Erick Munoz found his wife unconscious in their Haltom City home on Nov. 26, possibly due to a blood clot. Doctors soon determined that she was brain-dead, which meant that she was both medically and legally dead by law, but kept her on machines to keep her organs functioning for the sake of the fetus.
Shortly after the hospital announced its decision not to fight the judge's order, his attorneys announced that she had been disconnected from life support about 11:30 a.m.
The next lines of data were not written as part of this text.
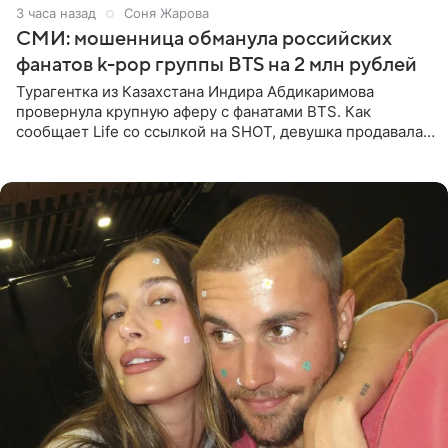
3 часа назад
Соня Жарова
СМИ: мошенница обманула российских
фанатов k-pop группы BTS на 2 млн рублей
Турагентка из Казахстана Индира Абдикаримова
провернула крупную аферу с фанатами BTS. Как
сообщает Life со ссылкой на SHOT, девушка продавала
поддельные туры на концерт группы в Пусане. По
данным издания,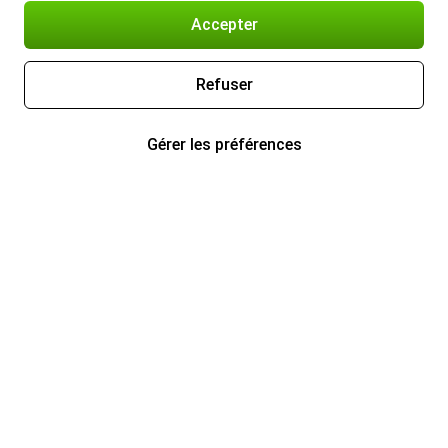
Accepter
Refuser
Gérer les préférences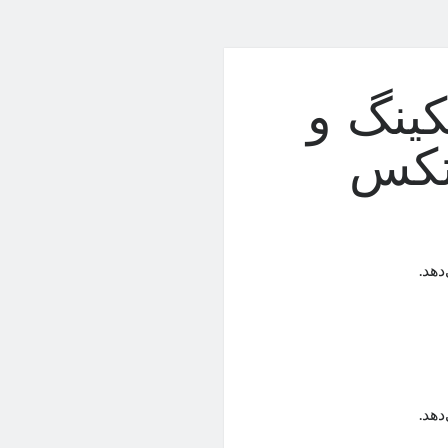
کینگ و
یتکس
دهد.
دهد.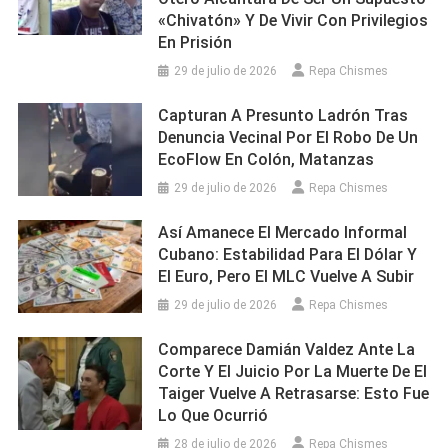
«chivatón» Y De Vivir Con Privilegios
En Prisión
29 de julio de 2026
Repa Chismes
Capturan A Presunto Ladrón Tras
Denuncia Vecinal Por El Robo De Un
EcoFlow En Colón, Matanzas
29 de julio de 2026
Repa Chismes
Así Amanece El Mercado Informal
Cubano: Estabilidad Para El Dólar Y
El Euro, Pero El MLC Vuelve A Subir
29 de julio de 2026
Repa Chismes
Comparece Damián Valdez Ante La
Corte Y El Juicio Por La Muerte De El
Taiger Vuelve A Retrasarse: Esto Fue
Lo Que Ocurrió
28 de julio de 2026
Repa Chismes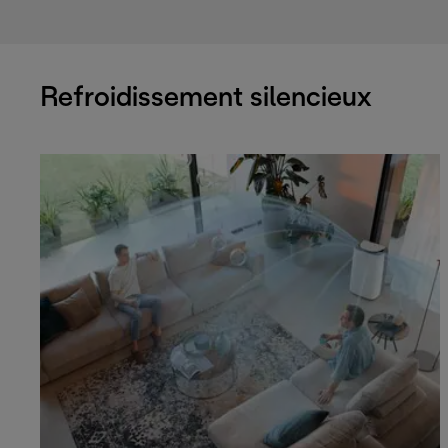
Refroidissement silencieux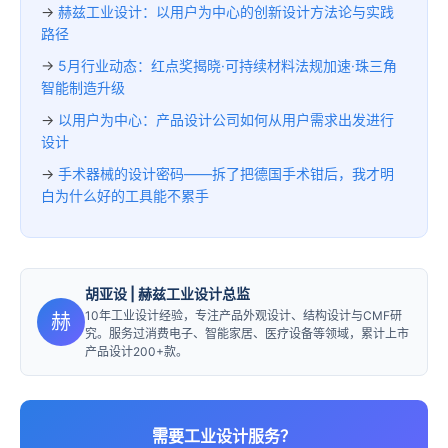
→
赫兹工业设计：以用户为中心的创新设计方法论与实践
路径
→
5月行业动态：红点奖揭晓·可持续材料法规加速·珠三角
智能制造升级
→
以用户为中心：产品设计公司如何从用户需求出发进行
设计
→
手术器械的设计密码——拆了把德国手术钳后，我才明
白为什么好的工具能不累手
胡亚设
| 赫兹工业设计总监
10年工业设计经验，专注产品外观设计、结构设计与CMF研
赫
究。服务过消费电子、智能家居、医疗设备等领域，累计上市
产品设计200+款。
需要工业设计服务？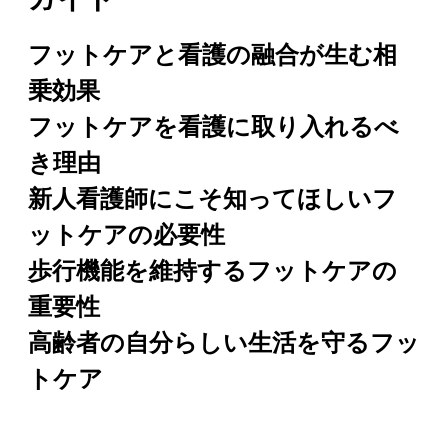
ガイド
フットケアと看護の融合が生む相
乗効果
フットケアを看護に取り入れるべ
き理由
新人看護師にこそ知ってほしいフ
ットケアの必要性
歩行機能を維持するフットケアの
重要性
高齢者の自分らしい生活を守るフッ
トケア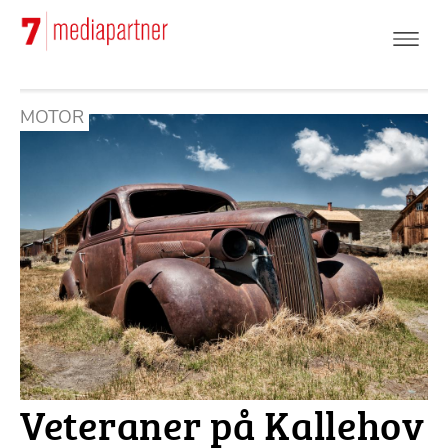
Hoppa
till
huvudinnehåll
MOTOR
Veteraner på Kallehov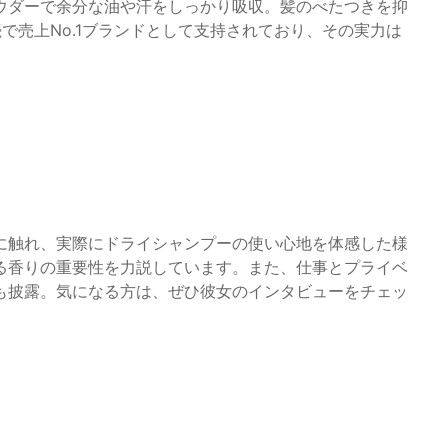
ウダーで余分な油や汗をしっかり吸収。髪のべたつきを抑
で売上No.1ブランドとして支持されており、その実力は
に触れ、実際にドライシャンプーの使い心地を体感した様
る香りの重要性を力説しています。また、仕事とプライベ
も披露。気になる方は、ぜひ彼女のインタビューをチェッ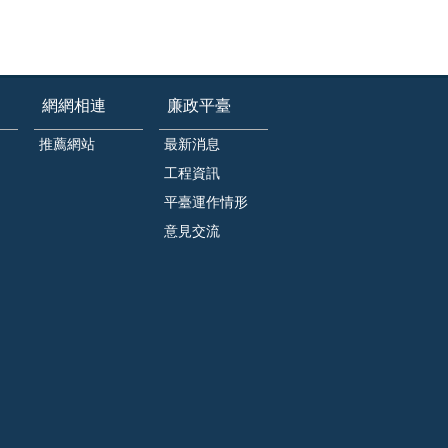
網網相連
廉政平臺
推薦網站
最新消息
工程資訊
平臺運作情形
意見交流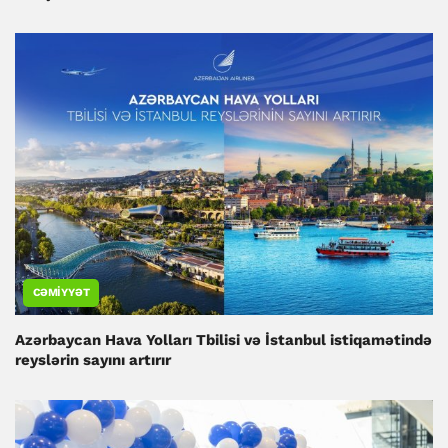
CƏMIYYƏT
Azərbaycan Hava Yolları Tbilisi və İstanbul istiqamətində
reyslərin sayını artırır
Sunday.
"May Marlise Munoz finally rest in peace, and her family find the strength to complete what has been an unbearably long and arduous journey," they said in a statement.
Munoz told The Associated Press this month that he wanted to move forward with caring for the couple's infant son and relatives stricken by the tragedy.
Larry Thompson, a state's attorney who argued on behalf of the hospital Friday, said the hospital was trying to protect the rights of the fetus as it believed Texas law instructed it to do. The hospital's attorneys cited a section of the Texas Advance Directives Act that reads: "A person may not withdraw or withhold life-sustaining treatment under this subchapter from a pregnant patient."
"There is a life involved, and the life is the unborn child," Thompson told the judge.
Legal experts told the AP that the hospital was misreading the Texas Advance Directives Act and that the law isn't an absolute command to keep a pregnant woman on life support.
The case has been noted by Republican Texas Gov. Rick Perry and the two leading candidates running to replace him, but none of them has called for any new laws yet or action as a result of the case.